J’ai choisi des vidéos de la version de Rudolf Noureev créée pour l’Opéra de Paris en 1989, tout simplement parce que je l’ai vue à différentes reprises et que je la trouve réellement éblouissante, virtuose, créative.
L’ Adagio de la rose : est un des moments magnifiques du ballet. En tous les cas, c’est un passage célèbre et apprécié. Aurore arrive à la Cour. Ses parents souhaitent lui présenter deux prétendants et chacun va esquisser avec elle un pas de danse (normalement en lui offrant une rose). Il y a une grande difficulté technique dans l’exécution car il faut de la rigueur, de la concentration, savoir garder l’équilibre sur les pointes lorsque chacun la fait tourner sur elle-même pour la confier à un autre. Tout cela, bien sur, ne doit pas manquer de grâce !

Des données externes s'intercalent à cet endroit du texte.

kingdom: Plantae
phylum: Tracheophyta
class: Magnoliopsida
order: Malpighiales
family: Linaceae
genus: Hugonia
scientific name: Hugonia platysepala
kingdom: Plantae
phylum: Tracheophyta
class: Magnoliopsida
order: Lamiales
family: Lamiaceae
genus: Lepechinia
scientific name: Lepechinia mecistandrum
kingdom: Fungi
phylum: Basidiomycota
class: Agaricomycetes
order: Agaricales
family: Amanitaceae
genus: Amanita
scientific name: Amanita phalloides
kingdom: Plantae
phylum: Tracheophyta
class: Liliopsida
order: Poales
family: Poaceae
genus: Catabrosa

La Variation des Fées : c’est avec beaucoup d’audace et un zeste d’humour que Petipa avait donné un nom à chacune des fées dans sa version. Chacune ayant sa caractéristique personnelle. Il y avait : la fée Fleur de farine (joie ) – La Fée Canari (musicalité) – la Fée Violente (pétillante ) – la Fée Miettes qui tombent (générosité) – La Fée Lilas (élégance et douceur) – Ainsi que les Fées Or, Diamant, Argent, Saphyr qui apportaient éclat et brillance. Une pièce de musique avait été imaginée pour chacune d’entre elles comme, par exemple, une polka pour la Fée Canari , un galop pour la Fée Violente , ou bien encore une tarentelle pour la Fée Fleur de farine.